ACTIONS REQUISES:
A) D'après l'extrait sur la délimitation du marché géographique, à quelle échelle les opérateurs fixent-ils leurs prix et prennent-ils leurs décisions stratégiques selon les Parties ?
B) Poursuivez l'extrait sur la délimitation du marché géographique de la vente au détail après son paragraphe 17.

TEXTE EXTRAIT:
_ _ _ _ _

16. Les Parties considèrent que le marché géographique est susceptible d'avoir évolué et serait de dimension nationale pour tous les marchés potentiellement pertinents de vente au détail dans cette affaire. Elles font valoir que les opérateurs fixent leur prix et prennent leurs décisions stratégiques à une échelle nationale et que les gestionnaires locaux n'ont qu'une possibilité limitée d'accorder des rabais. Elles soutiennent de plus que la possibilité pour les clients d'acheter des biens sur internet, y compris des  appareils électriques et de l'électronique grand public, a unifié la concurrence au niveau national.

17. La question de la délimitation géographique précise (nationale ou plus étroite) du marché de la vente au détail d'appareils électriques et d'électronique grand public peut toutefois rester ouverte, l'analyse ne s'en trouvant pas substantiellement modifiée.

_ _ _ _ _

Entrées du jeu de données:
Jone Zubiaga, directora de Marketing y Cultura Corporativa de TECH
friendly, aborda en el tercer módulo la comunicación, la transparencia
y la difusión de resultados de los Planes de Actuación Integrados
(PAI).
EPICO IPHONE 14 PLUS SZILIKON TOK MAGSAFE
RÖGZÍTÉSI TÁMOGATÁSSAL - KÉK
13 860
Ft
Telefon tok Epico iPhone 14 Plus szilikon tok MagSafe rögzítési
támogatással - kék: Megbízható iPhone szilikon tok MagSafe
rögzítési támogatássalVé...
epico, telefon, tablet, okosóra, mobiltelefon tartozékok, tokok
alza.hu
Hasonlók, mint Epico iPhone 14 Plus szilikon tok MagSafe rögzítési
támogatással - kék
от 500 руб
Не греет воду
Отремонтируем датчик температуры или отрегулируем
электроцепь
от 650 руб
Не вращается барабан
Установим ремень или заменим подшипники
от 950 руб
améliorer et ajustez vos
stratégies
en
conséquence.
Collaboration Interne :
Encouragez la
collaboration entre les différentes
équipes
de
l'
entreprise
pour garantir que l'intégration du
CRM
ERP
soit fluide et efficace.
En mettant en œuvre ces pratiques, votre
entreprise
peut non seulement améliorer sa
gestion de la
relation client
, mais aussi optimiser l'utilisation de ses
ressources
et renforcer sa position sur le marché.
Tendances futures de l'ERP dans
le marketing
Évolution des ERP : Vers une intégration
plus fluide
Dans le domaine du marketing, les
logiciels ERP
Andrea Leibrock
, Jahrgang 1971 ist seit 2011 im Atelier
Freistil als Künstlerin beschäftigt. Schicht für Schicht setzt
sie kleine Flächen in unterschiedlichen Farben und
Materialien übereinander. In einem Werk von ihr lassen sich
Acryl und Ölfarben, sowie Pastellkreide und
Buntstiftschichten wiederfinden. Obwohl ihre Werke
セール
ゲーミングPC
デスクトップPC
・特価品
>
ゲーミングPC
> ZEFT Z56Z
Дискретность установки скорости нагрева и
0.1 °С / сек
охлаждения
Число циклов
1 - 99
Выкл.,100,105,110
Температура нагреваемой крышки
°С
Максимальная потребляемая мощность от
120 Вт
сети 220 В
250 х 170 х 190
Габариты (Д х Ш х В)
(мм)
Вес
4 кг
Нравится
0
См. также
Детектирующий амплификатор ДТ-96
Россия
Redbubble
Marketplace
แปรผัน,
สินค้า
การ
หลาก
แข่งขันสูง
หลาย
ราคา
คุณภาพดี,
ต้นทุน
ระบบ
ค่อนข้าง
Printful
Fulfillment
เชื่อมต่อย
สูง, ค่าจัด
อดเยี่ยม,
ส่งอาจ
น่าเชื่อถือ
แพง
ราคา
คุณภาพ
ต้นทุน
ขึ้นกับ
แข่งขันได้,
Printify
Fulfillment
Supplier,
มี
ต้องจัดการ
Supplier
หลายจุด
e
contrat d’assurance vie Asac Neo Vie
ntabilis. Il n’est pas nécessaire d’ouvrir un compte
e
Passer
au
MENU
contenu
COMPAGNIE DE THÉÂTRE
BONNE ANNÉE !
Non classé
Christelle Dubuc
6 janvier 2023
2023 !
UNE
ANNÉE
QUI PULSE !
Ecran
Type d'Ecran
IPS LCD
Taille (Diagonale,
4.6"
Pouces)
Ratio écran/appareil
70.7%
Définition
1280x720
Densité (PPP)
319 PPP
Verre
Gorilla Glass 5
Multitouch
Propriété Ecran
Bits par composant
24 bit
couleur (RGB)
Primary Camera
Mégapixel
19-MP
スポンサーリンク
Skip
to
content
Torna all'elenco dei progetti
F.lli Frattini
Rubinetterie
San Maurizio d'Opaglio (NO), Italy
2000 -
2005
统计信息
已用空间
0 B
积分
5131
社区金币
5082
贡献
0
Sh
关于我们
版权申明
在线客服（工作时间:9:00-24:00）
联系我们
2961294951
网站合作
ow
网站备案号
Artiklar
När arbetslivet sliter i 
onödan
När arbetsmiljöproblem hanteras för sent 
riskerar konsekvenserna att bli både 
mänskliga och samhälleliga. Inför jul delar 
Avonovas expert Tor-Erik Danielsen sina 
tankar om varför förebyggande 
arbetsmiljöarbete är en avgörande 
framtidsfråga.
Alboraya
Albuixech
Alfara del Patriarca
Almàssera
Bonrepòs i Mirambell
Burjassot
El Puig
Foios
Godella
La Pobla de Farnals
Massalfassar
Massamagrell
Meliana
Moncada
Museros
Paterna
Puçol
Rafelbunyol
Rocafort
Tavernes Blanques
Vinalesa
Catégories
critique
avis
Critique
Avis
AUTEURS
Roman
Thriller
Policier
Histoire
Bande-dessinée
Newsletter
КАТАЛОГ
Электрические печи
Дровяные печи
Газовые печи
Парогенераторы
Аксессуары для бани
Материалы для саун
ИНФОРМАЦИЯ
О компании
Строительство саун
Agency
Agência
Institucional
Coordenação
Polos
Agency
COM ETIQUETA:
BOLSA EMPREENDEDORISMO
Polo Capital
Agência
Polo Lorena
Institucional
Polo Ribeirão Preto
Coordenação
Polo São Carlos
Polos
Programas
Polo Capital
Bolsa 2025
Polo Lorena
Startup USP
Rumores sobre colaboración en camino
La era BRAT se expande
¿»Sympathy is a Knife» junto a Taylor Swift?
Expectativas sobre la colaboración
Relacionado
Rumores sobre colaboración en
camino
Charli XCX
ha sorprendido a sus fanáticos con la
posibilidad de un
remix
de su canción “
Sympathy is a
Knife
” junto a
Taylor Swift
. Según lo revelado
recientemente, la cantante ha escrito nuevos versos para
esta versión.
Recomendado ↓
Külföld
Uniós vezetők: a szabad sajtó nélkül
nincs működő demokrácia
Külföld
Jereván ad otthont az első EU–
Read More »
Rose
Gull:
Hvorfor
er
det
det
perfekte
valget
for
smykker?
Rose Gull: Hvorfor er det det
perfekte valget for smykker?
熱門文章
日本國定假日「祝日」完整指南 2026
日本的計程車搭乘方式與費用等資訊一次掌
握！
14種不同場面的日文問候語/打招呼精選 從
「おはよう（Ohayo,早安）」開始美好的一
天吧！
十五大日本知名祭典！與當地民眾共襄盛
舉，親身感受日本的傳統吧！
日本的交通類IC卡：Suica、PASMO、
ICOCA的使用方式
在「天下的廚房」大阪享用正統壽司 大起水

_ _ _ _ _

RÉPONSES ATTENDUES:
A) À une échelle nationale.

B)
B. Marché de l'approvisionnement en appareils électriques et électroniques grand public en France

 18.  En ce qui concerne l'approvisionnement en appareils électriques et électronique grand public, les Parties font valoir que le marché pertinent pour les appareils électriques et l'électronique grand public achetés aux fins de revente au détail ne devrait pas être davantage sous-segmenté. La définition exacte des marchés peut toutefois rester ouverte dans la mesure où les conclusions de l'analyse du bien-fondé de la demande de renvoi restent inchangées quelle que soit la définition retenue.

19. En ce qui concerne sa dimension géographique, en accord avec la pratique décisionnelle de la Commission, les Parties soumettent que le marché géographique est au moins national, voire européen.6

20. La question de la délimitation géographique précise (nationale ou plus étroite) du marché de la vente au détail d'appareils électriques et d'électronique grand public peut toutefois rester ouverte, l'analyse ne s'en trouvant pas substantiellement modifiée.

C. Appréciation

 21. Concernant le marché de détail pour les appareils électriques et l'électronique grand public, Darty exploite 288 magasins en France, tandis que Conforama en exploite 204.  Il y a entre 196 et 265 zones de chalandise locales où il existe un chevauchement entre Darty et Conforama.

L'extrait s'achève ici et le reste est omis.